This time next week I will have been in Spain for 24 hours on some spurious male bonding thing.
The four-day visit has been in the diary for six months or more and preparations are at a very advanced stage, as you would expect at such a late date (we fly out next Monday morning).
I’m in the process of putting work on hold from the end of this week and making sure I’ve got some projects to come back to once I return.
But my head is swirling with doubts, worries and concerns – not because of the alcohol levels required for most male bonding activities.
By this time next week I will have been apart from Rachel for the longest time since we got married two years ago.
Before you reach for the bucket and throw up at the vomit-inducing slushiness of that revelation, I should point out there is a bigger (deeper?) reason for my anxiety.
It also means I will have abdicated caring duties for much longer than at any point over the last two years. We’ve had 24 and 36 hours apart, but this Spanish trip will see me away for five days in total.
I’m struggling a little to cope with that realisation.
I know Rachel will be more than OK whilst I’m away, in many respects she’ll be better off than me. She’s spending those five days staying with her dad and his partner, so will be in the best possible hands (the same would be true if she’d gone to stay with her mum instead).
And yet the anxiety seems to be building up in me.
There is absolutely no good or sensible reason for this.
As well as having her doting dad looking after her, Rachel’s health has been on an (albeit very slow and gradual) upwards curve during the summer.
The CFS/ME still has a habit of biting back, but we’ve certainly enjoyed a far more active summer than 12 months ago. This has had so many positive effects – from boosting Rachel’s creativity to being more sociable and doing a fair bit of exploring on our recent holiday and closer to home.
It is certainly true that 12 months ago I simply wouldn’t have considered taking such an extended break on my own. Indeed, I accepted the Spanish invite 6 months ago only after Rachel had fairly adamantly insisted I “must go”.
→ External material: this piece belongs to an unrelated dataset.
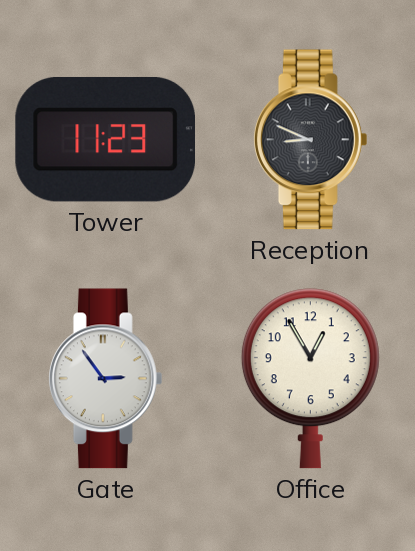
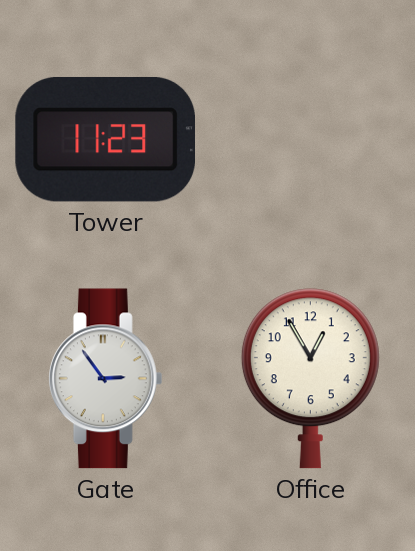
Reception: 8:49 -> none
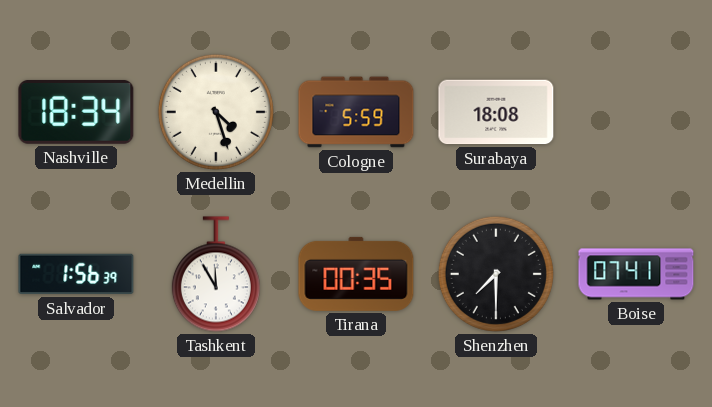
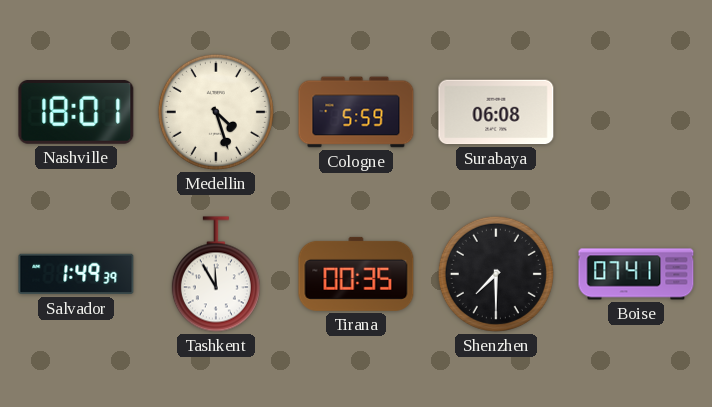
Nashville: 18:34 -> 18:01
Surabaya: 18:08 -> 06:08
Salvador: 1:56 -> 1:49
The break will be good for us both. Part of the reason our recent road trip north was such a success is that it disrupted some of the more negative routines we had slipped into over the last year especially.
It also proved quite inspiring – as can be seen on Rachel’s own blog and in the fact that I’ve indulged in plenty of “fun writing” in recent weeks.
So being apart for five days and both enjoying a very different environment – even if Rachel will be on more familiar territory than me – will be healthy in so many ways.
The fact that Flyman is still on an extended holiday with Rachel’s dad means she will get a chance to re-bond with our forever slumbering cat whilst I’m doing manly stuff on a Spanish Costa.
And yet those anxieties won’t go away quickly.
Having interviewed carers previously and done some reading recently, I know such feelings are common.
I also know these feelings diminish quickly enough.
But it doesn’t make them stop here and now.
I know I’m looking forward to next week and so is Rachel.
I just wish I could get some respite from my own head for the next few days.